*** Extracted entries ***

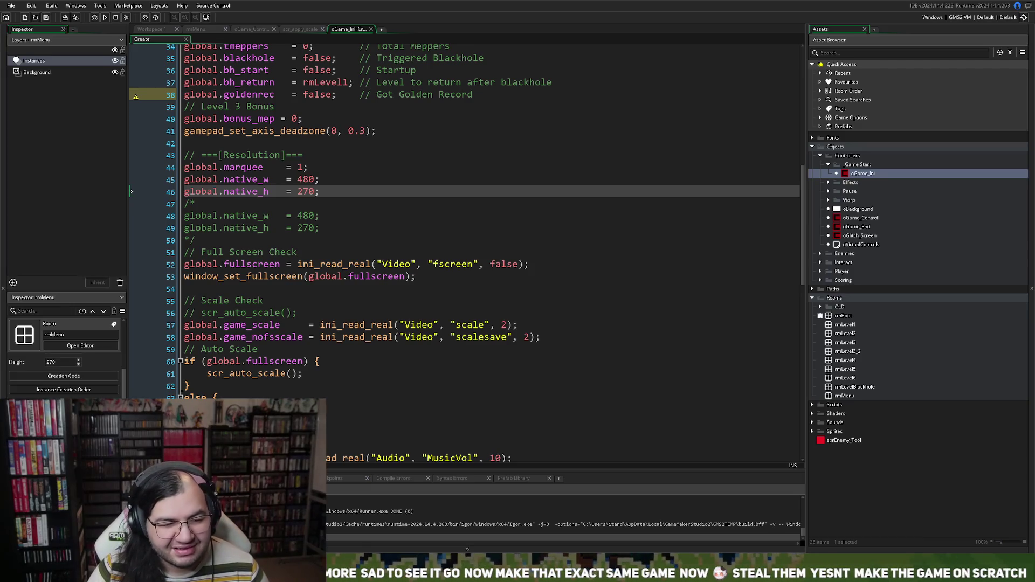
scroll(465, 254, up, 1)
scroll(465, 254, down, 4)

*** End of Extracted entries ***
*** Extracted entries ***

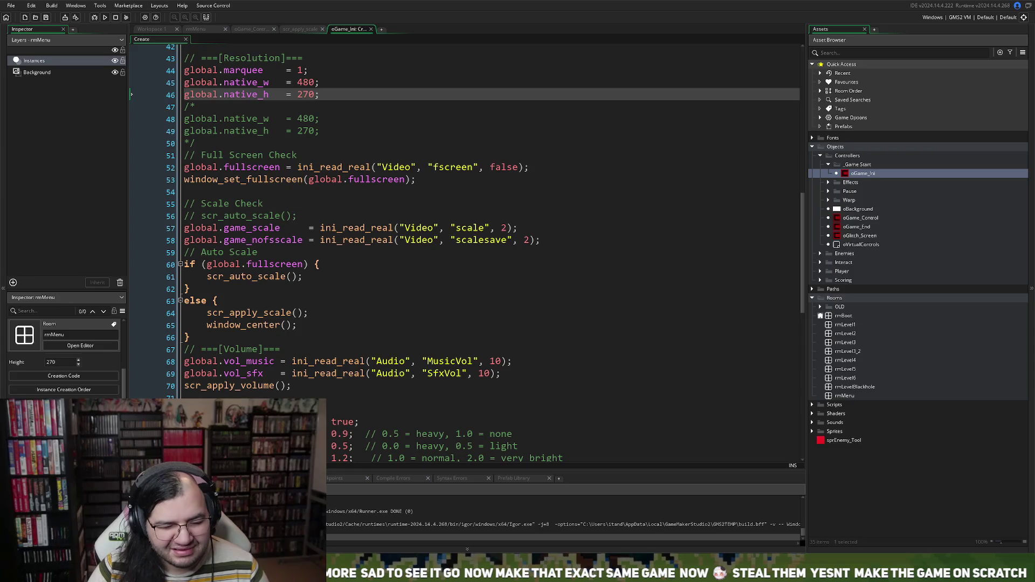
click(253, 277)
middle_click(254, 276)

*** End of Extracted entries ***
*** Extracted entries ***

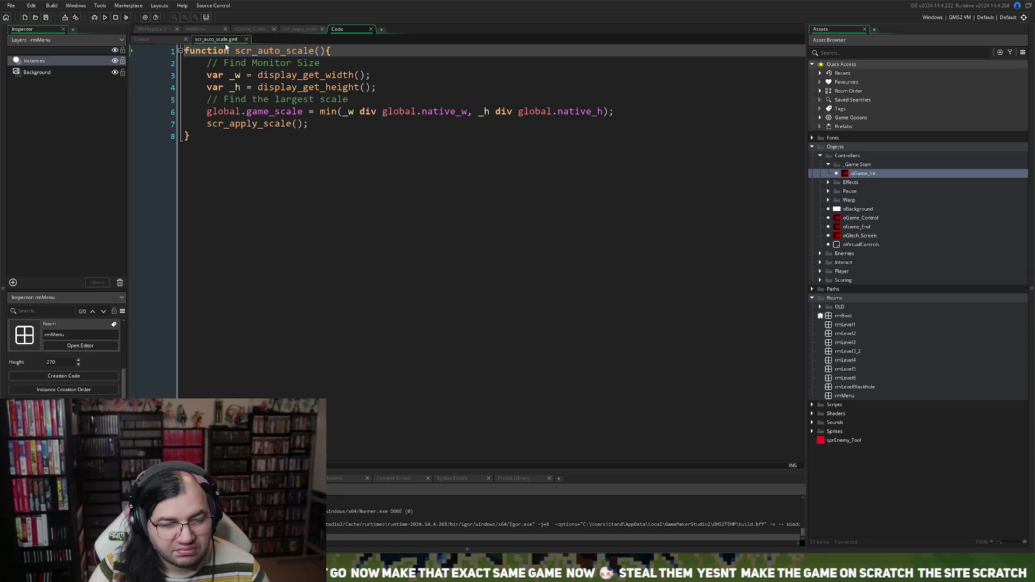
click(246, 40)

*** End of Extracted entries ***

(Exercise) How many lines of the listing contain the word "scroll"? Reply with only the number.

(Solution to this exercise) 2